**Exercise**
Once you find the line with "真是的，这不是比一般的咖啡店还要贵上一倍以上吗？" in the data that follows, repeat it and every line after it exactly, through the line with "那么从哪个开始吃好呢~".

[Dataset records]
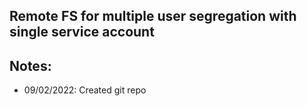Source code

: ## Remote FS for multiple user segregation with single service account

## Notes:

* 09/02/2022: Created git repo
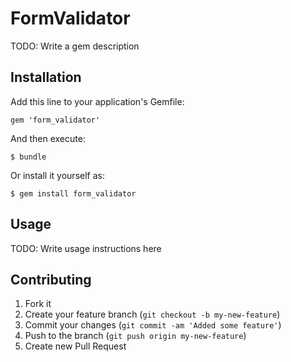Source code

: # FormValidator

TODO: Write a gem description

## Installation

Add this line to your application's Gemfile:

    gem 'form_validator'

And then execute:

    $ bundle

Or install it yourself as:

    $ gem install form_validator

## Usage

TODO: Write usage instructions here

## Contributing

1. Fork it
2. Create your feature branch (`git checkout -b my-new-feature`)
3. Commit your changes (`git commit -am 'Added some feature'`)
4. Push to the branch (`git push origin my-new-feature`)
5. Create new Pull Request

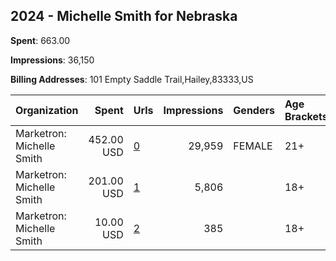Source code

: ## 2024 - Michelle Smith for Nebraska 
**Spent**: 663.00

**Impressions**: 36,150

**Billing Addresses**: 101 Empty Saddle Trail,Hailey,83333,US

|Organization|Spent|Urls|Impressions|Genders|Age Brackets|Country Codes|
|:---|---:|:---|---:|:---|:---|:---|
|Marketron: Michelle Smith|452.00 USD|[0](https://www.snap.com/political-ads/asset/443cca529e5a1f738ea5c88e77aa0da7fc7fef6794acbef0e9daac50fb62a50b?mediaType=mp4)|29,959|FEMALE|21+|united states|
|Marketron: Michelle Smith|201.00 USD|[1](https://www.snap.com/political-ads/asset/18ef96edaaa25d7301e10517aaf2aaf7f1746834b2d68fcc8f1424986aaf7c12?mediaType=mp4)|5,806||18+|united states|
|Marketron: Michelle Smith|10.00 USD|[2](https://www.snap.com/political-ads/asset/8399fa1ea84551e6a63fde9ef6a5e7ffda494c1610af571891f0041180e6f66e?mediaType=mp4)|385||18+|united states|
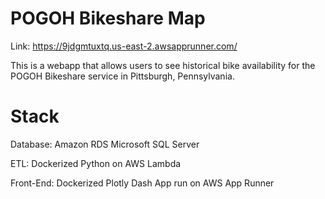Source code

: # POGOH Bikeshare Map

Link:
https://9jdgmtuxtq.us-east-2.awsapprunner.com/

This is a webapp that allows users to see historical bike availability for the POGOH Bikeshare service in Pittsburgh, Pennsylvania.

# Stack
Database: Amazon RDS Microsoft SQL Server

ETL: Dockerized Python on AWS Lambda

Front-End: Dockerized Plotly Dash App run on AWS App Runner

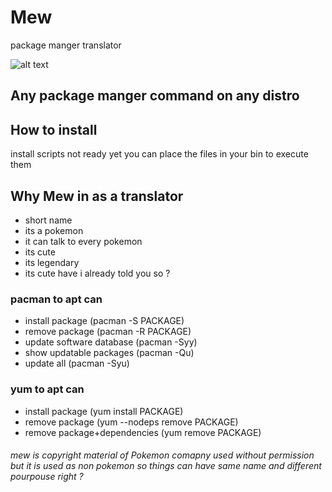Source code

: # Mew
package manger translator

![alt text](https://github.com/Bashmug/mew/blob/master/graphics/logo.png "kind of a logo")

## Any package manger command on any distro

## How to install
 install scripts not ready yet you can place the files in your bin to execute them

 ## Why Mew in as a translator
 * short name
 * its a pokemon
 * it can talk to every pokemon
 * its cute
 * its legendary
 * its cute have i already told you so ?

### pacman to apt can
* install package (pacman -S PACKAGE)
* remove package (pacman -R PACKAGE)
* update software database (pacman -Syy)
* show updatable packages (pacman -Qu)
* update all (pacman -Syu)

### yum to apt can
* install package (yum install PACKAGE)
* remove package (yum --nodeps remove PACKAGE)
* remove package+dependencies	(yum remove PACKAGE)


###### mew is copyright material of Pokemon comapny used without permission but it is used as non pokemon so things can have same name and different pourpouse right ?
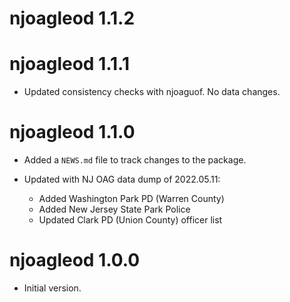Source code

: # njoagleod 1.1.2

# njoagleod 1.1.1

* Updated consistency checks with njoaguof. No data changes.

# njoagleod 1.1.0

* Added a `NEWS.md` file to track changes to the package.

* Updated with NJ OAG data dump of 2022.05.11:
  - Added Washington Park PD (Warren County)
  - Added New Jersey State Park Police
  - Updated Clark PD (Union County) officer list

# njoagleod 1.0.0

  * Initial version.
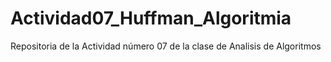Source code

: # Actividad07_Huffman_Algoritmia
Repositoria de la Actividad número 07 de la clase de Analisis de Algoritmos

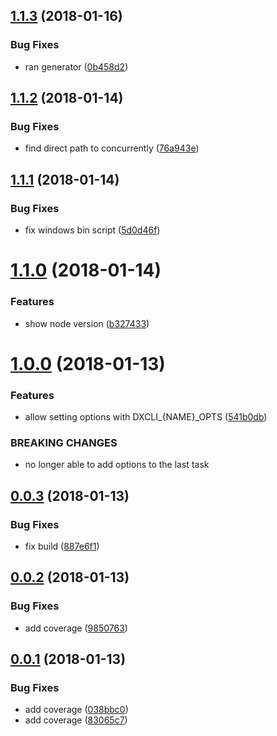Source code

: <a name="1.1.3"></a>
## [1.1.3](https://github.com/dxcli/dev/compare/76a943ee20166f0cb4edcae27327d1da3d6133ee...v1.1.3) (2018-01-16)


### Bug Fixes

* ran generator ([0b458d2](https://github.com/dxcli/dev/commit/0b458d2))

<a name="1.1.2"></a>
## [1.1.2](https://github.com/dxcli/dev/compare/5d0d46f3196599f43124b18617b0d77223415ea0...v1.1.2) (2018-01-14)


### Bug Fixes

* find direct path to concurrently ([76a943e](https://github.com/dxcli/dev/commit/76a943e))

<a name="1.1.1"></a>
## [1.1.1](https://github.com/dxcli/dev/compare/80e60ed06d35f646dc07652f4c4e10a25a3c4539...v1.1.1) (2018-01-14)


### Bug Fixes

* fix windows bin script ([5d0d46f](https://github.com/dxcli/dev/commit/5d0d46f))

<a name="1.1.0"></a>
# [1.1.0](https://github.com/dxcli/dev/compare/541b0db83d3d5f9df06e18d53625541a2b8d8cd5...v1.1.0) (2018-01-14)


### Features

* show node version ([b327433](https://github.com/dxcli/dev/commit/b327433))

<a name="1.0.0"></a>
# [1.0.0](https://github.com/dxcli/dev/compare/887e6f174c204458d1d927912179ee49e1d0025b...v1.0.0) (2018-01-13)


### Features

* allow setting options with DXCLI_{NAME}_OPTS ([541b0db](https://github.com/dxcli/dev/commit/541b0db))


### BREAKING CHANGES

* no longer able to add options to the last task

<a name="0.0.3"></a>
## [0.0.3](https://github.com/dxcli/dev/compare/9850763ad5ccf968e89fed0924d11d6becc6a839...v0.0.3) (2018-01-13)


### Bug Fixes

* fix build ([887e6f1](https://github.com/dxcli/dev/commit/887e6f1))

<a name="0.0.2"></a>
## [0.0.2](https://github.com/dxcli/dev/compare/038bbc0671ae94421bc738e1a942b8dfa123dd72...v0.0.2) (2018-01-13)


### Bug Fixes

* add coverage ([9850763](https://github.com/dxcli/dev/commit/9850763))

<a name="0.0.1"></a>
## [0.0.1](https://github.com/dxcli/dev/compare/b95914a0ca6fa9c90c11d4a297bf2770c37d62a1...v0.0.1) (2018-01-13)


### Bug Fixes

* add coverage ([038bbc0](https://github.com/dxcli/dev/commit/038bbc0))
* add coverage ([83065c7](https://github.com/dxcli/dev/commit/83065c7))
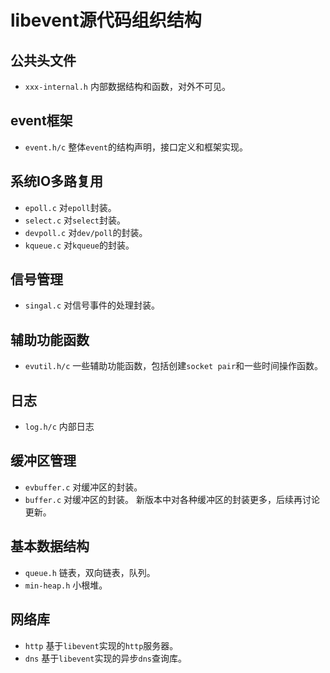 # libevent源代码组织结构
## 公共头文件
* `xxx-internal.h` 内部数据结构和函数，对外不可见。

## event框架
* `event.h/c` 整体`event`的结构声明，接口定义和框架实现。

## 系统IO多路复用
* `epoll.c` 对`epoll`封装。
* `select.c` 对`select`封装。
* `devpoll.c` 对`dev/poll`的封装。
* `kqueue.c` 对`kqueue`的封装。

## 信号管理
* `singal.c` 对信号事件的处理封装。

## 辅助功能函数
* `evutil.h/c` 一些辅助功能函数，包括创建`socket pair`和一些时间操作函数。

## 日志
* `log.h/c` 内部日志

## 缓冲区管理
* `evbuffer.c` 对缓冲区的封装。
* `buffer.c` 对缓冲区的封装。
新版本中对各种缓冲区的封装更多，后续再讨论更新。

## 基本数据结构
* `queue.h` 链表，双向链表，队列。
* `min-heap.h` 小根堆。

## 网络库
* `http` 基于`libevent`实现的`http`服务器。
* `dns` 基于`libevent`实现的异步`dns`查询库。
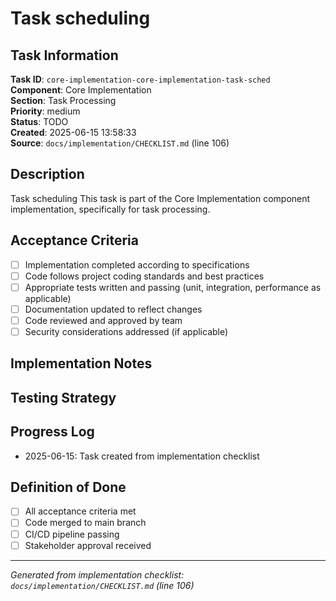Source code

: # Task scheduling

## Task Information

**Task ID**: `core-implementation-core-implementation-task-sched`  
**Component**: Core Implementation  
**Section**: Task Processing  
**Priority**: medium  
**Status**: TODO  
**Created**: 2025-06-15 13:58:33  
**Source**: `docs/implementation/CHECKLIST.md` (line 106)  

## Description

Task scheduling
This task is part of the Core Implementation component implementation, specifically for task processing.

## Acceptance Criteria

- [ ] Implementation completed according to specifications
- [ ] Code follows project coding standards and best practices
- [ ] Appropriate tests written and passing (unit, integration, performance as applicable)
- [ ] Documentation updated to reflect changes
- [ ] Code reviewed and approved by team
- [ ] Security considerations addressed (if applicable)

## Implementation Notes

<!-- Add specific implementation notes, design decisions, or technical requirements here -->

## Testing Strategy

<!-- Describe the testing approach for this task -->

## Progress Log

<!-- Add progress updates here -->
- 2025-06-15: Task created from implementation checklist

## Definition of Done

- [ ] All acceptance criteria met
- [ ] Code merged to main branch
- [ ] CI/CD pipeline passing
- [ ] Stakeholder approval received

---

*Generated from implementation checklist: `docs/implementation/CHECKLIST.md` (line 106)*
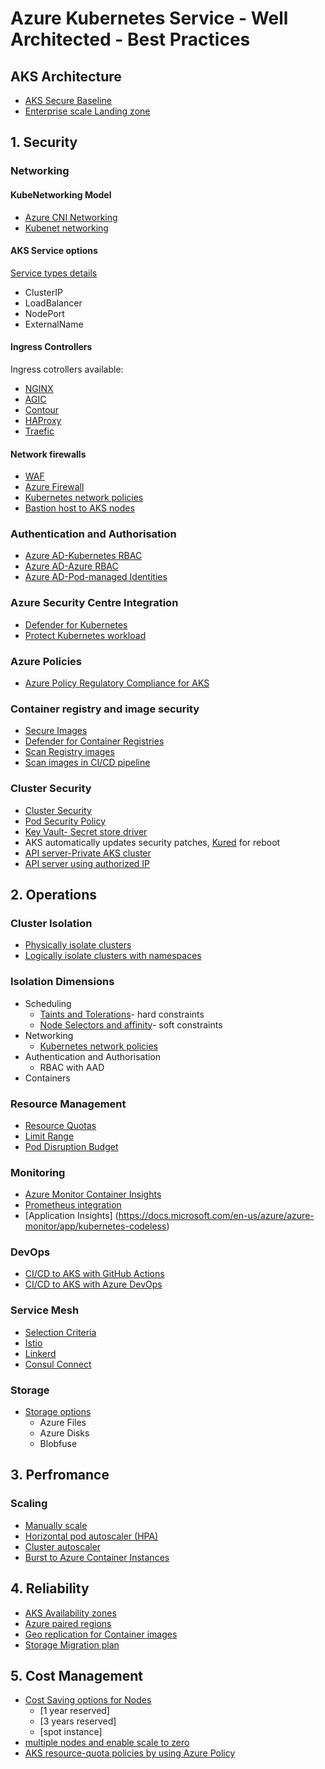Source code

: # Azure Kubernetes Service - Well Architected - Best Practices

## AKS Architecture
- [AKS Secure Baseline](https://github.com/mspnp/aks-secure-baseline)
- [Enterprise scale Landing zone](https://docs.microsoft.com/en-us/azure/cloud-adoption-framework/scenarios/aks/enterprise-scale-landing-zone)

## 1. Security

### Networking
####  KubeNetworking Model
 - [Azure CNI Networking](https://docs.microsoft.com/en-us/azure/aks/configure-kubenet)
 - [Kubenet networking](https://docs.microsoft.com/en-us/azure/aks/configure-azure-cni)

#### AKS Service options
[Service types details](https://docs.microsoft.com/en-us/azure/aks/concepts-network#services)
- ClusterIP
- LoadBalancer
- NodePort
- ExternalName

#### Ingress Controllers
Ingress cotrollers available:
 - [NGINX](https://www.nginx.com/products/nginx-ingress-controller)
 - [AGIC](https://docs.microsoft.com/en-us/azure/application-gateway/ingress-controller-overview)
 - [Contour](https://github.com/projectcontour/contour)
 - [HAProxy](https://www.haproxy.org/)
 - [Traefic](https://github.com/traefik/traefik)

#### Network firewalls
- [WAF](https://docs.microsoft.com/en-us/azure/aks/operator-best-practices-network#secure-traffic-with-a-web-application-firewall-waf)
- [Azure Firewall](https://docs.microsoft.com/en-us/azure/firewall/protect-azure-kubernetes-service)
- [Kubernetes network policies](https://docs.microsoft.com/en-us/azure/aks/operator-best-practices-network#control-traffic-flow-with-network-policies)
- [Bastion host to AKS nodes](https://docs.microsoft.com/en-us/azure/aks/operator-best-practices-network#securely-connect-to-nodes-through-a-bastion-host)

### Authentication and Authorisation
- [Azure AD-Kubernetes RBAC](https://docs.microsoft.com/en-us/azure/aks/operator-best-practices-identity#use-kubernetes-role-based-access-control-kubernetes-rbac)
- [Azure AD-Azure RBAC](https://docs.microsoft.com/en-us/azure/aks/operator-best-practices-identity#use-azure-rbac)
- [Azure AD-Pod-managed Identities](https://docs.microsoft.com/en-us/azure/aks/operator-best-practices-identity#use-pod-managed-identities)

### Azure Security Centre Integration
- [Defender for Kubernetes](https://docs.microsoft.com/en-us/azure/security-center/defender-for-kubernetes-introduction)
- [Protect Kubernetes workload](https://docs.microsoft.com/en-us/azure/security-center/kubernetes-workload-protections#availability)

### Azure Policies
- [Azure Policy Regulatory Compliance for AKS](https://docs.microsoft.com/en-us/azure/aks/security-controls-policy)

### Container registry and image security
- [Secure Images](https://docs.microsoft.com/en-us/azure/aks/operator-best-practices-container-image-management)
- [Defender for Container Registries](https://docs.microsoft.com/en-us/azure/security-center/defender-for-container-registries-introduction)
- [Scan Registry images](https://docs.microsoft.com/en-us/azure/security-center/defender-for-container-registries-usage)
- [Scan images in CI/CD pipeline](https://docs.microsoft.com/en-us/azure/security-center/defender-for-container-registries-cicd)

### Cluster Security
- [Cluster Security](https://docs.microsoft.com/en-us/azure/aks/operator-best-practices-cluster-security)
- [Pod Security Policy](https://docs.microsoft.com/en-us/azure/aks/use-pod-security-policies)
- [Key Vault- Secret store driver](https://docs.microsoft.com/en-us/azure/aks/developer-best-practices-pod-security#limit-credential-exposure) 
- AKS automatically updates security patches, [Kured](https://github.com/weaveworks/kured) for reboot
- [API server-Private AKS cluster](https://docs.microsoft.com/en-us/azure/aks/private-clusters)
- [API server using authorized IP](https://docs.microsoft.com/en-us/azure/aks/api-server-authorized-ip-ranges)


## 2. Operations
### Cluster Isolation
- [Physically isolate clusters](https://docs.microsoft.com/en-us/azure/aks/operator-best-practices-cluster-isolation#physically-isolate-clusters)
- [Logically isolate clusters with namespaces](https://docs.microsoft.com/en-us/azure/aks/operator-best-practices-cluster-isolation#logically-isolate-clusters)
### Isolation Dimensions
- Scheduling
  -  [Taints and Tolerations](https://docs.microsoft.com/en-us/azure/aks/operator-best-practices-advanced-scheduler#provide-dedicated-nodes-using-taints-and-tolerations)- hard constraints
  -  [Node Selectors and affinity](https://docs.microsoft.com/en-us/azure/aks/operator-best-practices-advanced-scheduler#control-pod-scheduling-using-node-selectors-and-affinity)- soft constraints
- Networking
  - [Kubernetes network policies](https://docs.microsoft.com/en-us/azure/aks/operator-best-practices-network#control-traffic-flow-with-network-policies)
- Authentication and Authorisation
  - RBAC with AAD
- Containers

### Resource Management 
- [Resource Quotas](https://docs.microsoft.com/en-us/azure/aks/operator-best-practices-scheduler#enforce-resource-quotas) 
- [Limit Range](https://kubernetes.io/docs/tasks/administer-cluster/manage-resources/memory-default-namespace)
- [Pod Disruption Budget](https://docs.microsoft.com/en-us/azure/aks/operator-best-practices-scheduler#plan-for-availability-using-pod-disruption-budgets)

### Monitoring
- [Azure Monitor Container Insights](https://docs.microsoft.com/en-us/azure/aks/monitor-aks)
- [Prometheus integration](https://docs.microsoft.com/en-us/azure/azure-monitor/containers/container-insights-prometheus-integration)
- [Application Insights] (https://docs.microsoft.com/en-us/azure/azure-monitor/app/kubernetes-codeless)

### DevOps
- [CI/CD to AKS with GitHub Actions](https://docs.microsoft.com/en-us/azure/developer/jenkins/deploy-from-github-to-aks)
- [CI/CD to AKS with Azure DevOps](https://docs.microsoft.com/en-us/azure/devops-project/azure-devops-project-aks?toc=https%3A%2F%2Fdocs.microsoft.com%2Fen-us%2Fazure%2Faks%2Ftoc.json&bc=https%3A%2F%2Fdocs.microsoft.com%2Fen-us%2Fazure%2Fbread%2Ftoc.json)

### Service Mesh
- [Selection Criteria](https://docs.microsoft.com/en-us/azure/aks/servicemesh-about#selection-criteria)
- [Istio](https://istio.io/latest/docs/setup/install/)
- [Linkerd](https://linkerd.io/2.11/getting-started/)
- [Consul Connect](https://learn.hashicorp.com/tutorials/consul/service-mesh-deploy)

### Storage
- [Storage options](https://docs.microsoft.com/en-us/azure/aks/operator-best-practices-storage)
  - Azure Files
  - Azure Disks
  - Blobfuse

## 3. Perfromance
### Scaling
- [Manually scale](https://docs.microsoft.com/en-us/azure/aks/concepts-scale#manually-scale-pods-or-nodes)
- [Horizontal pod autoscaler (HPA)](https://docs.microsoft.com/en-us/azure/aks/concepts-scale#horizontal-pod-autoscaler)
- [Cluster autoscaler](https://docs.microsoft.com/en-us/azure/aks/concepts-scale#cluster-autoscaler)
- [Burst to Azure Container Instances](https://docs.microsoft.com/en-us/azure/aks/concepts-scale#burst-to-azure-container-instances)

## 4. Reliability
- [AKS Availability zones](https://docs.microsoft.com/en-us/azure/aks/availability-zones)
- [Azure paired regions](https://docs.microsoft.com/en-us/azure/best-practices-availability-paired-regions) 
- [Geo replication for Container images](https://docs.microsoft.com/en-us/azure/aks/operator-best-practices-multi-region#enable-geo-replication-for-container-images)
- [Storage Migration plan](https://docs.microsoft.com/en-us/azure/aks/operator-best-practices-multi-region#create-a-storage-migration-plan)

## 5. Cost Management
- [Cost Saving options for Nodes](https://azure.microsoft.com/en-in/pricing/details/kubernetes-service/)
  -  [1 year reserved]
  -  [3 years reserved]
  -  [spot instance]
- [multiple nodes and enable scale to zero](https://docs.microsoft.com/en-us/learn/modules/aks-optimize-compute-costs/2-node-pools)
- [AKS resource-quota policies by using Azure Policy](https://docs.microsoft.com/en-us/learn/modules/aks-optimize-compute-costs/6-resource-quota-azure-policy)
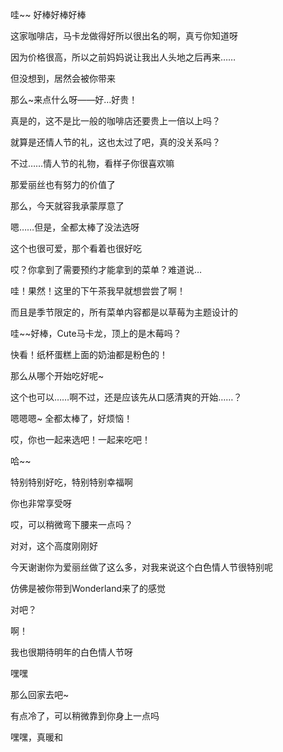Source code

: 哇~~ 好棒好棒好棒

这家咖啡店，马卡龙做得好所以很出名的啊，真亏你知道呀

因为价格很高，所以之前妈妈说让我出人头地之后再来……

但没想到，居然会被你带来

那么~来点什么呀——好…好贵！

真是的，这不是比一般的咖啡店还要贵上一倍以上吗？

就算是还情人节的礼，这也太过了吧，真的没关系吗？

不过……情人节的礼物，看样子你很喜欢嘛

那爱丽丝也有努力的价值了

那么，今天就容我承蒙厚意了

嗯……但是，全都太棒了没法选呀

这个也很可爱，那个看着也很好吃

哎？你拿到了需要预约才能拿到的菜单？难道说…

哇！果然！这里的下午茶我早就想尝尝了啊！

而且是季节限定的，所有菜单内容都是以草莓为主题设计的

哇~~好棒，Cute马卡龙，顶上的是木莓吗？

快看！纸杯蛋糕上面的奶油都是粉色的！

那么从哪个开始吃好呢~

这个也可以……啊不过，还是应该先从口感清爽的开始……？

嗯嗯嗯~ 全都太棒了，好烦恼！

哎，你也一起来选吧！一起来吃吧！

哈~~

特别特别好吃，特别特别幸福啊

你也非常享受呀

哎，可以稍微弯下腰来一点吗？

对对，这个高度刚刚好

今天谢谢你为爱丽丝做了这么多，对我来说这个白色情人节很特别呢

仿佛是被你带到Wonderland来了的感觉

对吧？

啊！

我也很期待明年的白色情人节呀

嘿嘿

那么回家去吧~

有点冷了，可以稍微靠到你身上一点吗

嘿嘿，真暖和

**Task output**
真是的，这不是比一般的咖啡店还要贵上一倍以上吗？

就算是还情人节的礼，这也太过了吧，真的没关系吗？

不过……情人节的礼物，看样子你很喜欢嘛

那爱丽丝也有努力的价值了

那么，今天就容我承蒙厚意了

嗯……但是，全都太棒了没法选呀

这个也很可爱，那个看着也很好吃

哎？你拿到了需要预约才能拿到的菜单？难道说…

哇！果然！这里的下午茶我早就想尝尝了啊！

而且是季节限定的，所有菜单内容都是以草莓为主题设计的

哇~~好棒，Cute马卡龙，顶上的是木莓吗？

快看！纸杯蛋糕上面的奶油都是粉色的！

那么从哪个开始吃好呢~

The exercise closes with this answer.